(RECORDS SHOWN)

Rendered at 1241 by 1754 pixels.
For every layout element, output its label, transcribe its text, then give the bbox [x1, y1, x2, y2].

(End RECORDS SHOWN)
(RECORDS SHOWN)

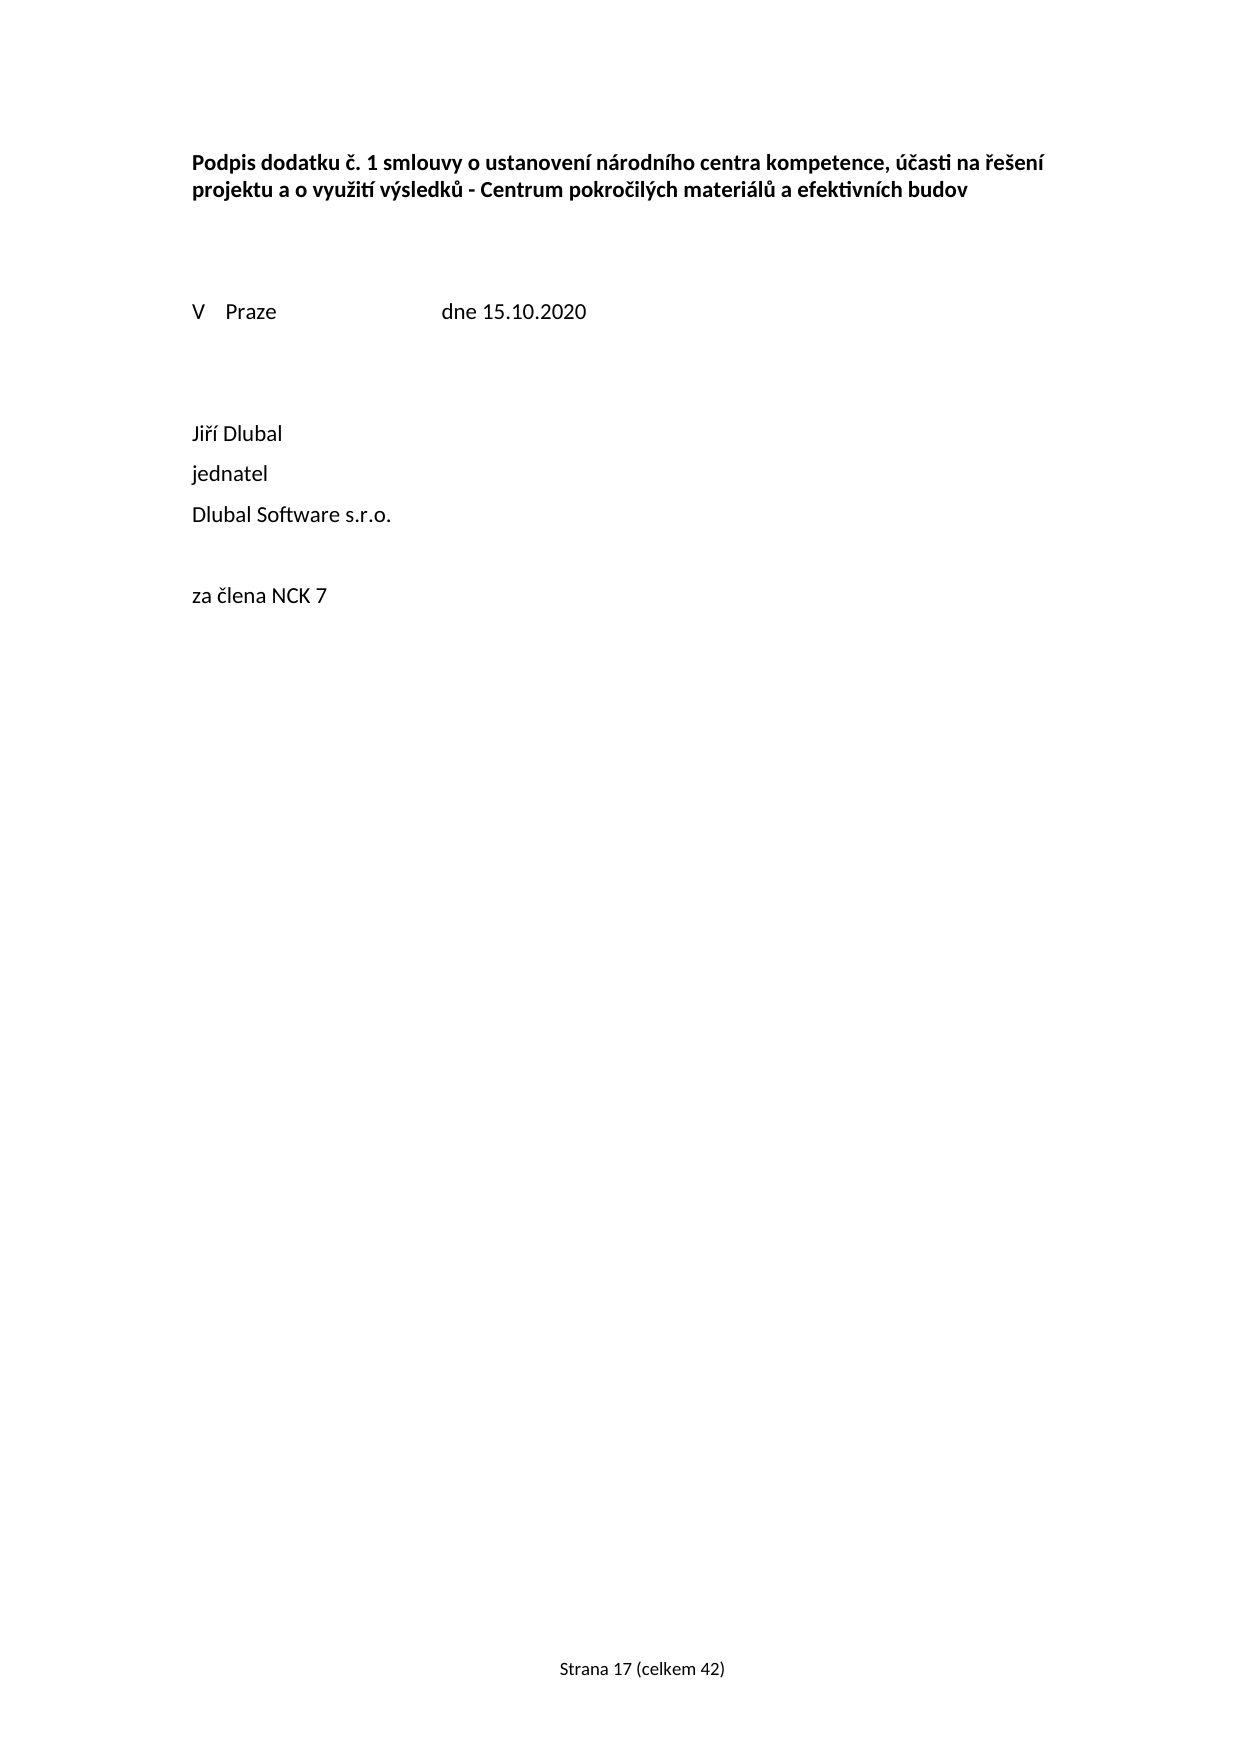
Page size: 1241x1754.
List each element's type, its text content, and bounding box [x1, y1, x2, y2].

(End RECORDS SHOWN)
(RECORDS SHOWN)

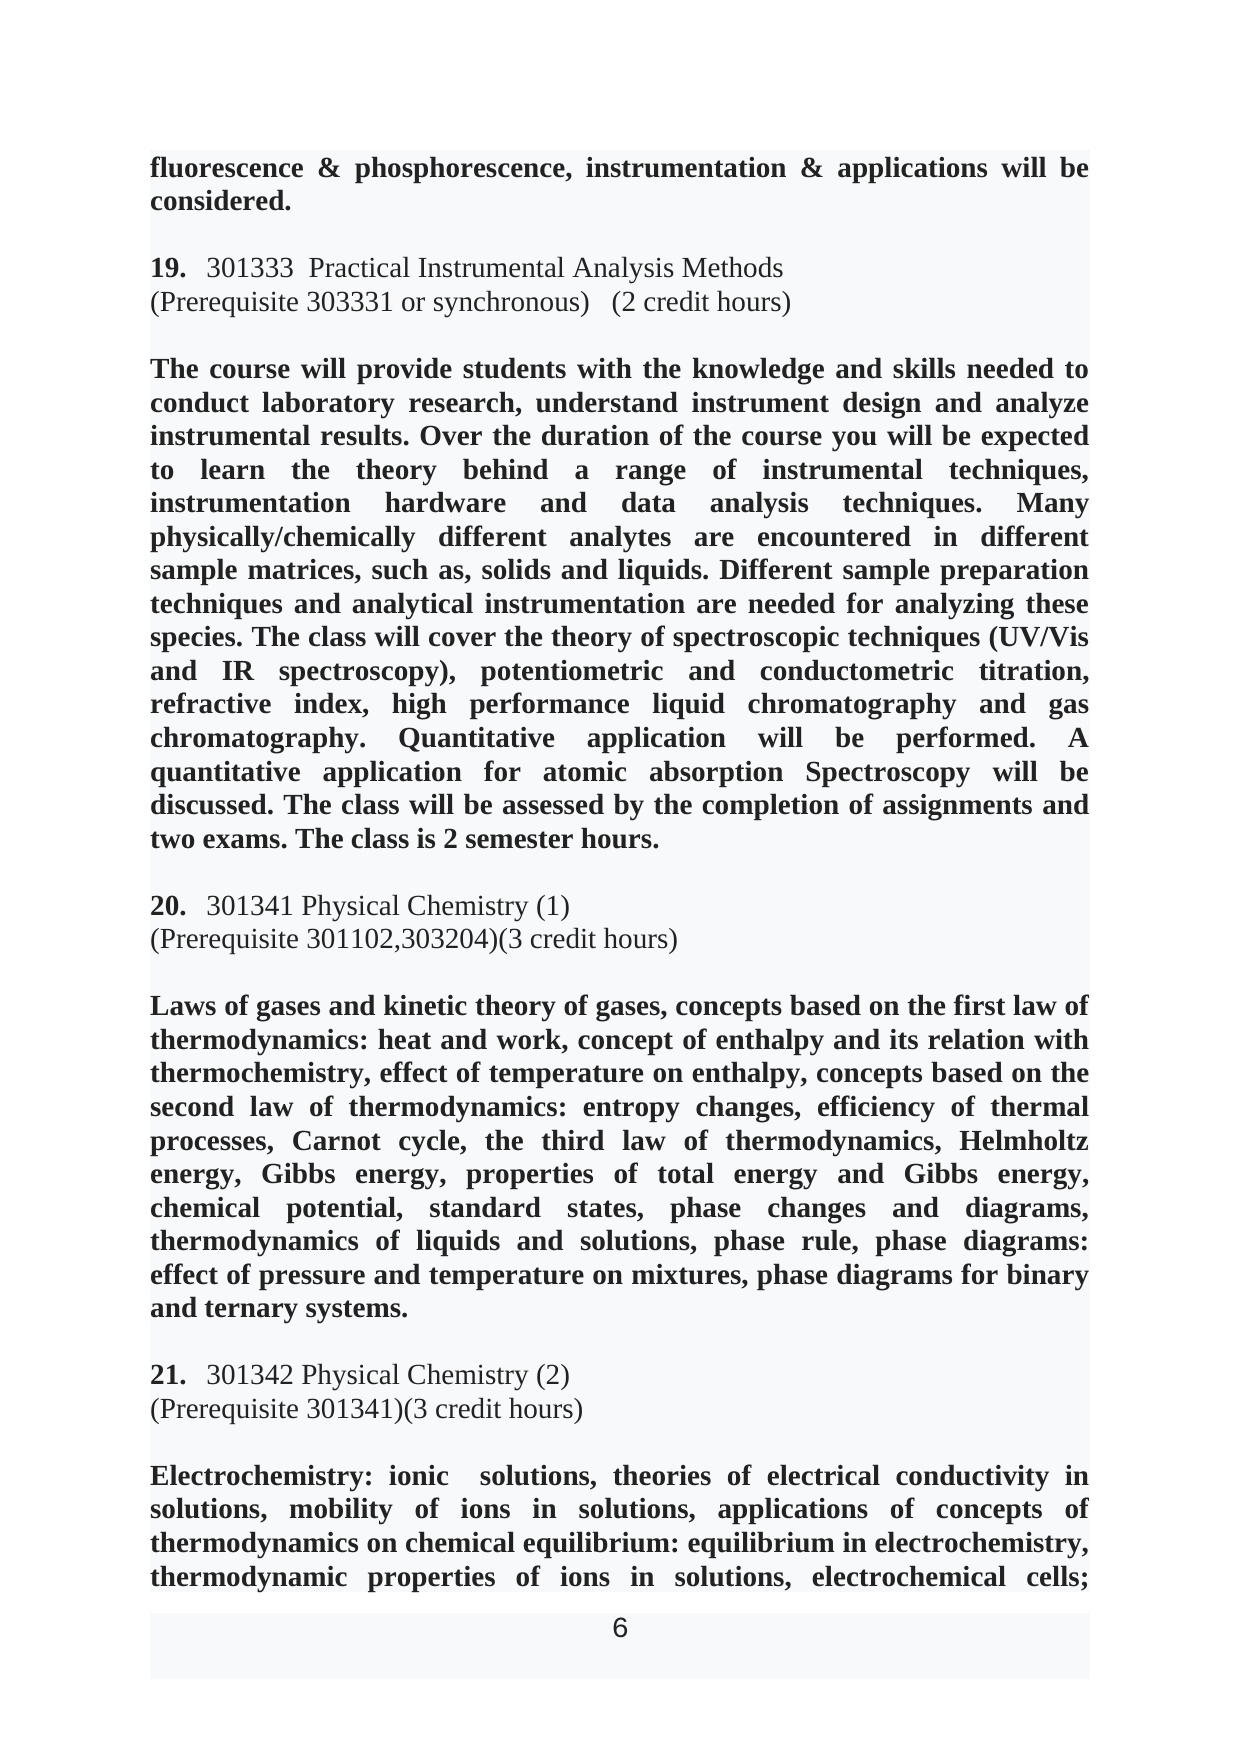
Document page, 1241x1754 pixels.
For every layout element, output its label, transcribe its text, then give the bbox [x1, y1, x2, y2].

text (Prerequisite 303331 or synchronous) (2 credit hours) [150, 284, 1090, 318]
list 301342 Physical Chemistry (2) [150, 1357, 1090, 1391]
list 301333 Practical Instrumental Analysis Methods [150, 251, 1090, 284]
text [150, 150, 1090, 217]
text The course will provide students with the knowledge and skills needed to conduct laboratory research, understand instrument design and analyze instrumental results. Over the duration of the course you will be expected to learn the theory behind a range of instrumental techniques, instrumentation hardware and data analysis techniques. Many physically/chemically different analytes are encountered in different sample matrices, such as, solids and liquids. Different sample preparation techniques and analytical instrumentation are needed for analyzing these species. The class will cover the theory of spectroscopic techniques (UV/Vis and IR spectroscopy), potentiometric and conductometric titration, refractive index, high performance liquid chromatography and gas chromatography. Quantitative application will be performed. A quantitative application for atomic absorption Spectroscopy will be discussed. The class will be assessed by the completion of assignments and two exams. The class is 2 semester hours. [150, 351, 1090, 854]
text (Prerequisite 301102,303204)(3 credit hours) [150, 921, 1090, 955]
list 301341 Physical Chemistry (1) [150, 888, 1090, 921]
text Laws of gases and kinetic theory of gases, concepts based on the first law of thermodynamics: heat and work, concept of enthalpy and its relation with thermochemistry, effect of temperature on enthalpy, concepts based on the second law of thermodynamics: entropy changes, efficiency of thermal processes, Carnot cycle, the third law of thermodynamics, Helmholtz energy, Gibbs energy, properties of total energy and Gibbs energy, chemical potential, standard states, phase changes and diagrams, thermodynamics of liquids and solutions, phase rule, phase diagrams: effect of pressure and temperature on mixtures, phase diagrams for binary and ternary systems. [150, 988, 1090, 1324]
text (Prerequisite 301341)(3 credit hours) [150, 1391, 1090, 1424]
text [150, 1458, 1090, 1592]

(End RECORDS SHOWN)

> _PROBLEM STATEMENT_:
Within the entries above, how many lines contain the word "pixels"? State the number only.

> _ANSWER BELOW_:
2